However, should I report such behaviour as a bug somehow? In my opinion it would be nice to catch exception somehow or add some version requirements for futures.

@zimka Glad to hear it works! :slight_smile: From futures package description at futures · PyPI :

This is a backport of the concurrent.futures standard library module to Python 2.
It should not be installed on Python 3, although there should be no harm in doing so, as the standard library takes precedence over third party libraries.

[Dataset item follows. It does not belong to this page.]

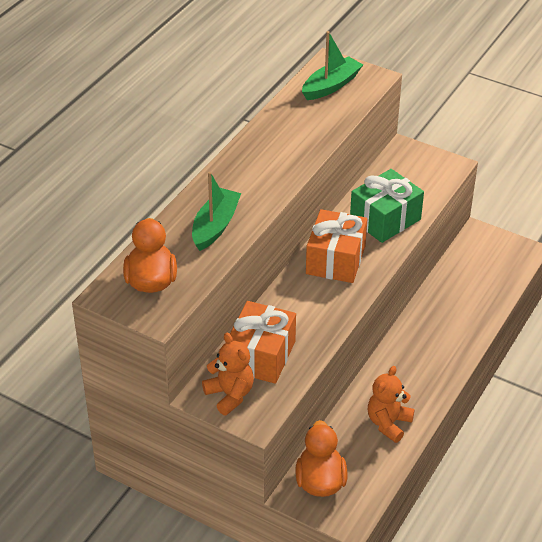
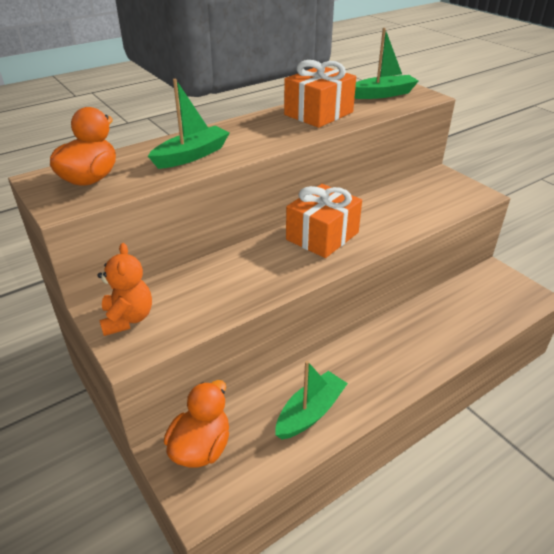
camera: 25 degrees right, 5 degrees down
(261, 356) = (188, 293): orange gift -> orange gift (318, 113)
(385, 219) = (391, 218): green gift -> none
(388, 423) = (310, 412): orange teddy bear -> green boat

Dvc only requires futures for python 2.7 https://github.com/iterative/dvc/blob/master/setup.py#L51 and doesn’t require it for py3. In your case, there was some other package that installed futures (i’m not sure which, but you might be able to find out with pipdeptree) and it somehow took precedence over the standard library. But if you look at an updated warning in the github repo for futures you could find Upgraded the Python 3 warnings · agronholm/pythonfutures@1f9c23f · GitHub

It does not work on Python 3 due to Python 2 syntax being used in the codebase. Python 3 users should not attempt to install it, since the package is already included in the standard library.

So futures should simply not be installed on python3, so it is a bug in some other package that we should report this bug to. Also, if you google this error, it seems like people are experiencing it in other packages too. From our side, we could detect that package is installed and warn about it, but that feels like a bit of a hack. We will consider doing that if we see that it is a common issue.

Thanks,
Ruslan

Thank you for such detailed explanation. I think futures could be installed as azure-sdk dependency
Not sure if azure-sdk widespread enough among dvc users to justify the hack you mentioned (dvc[azure] does not install it).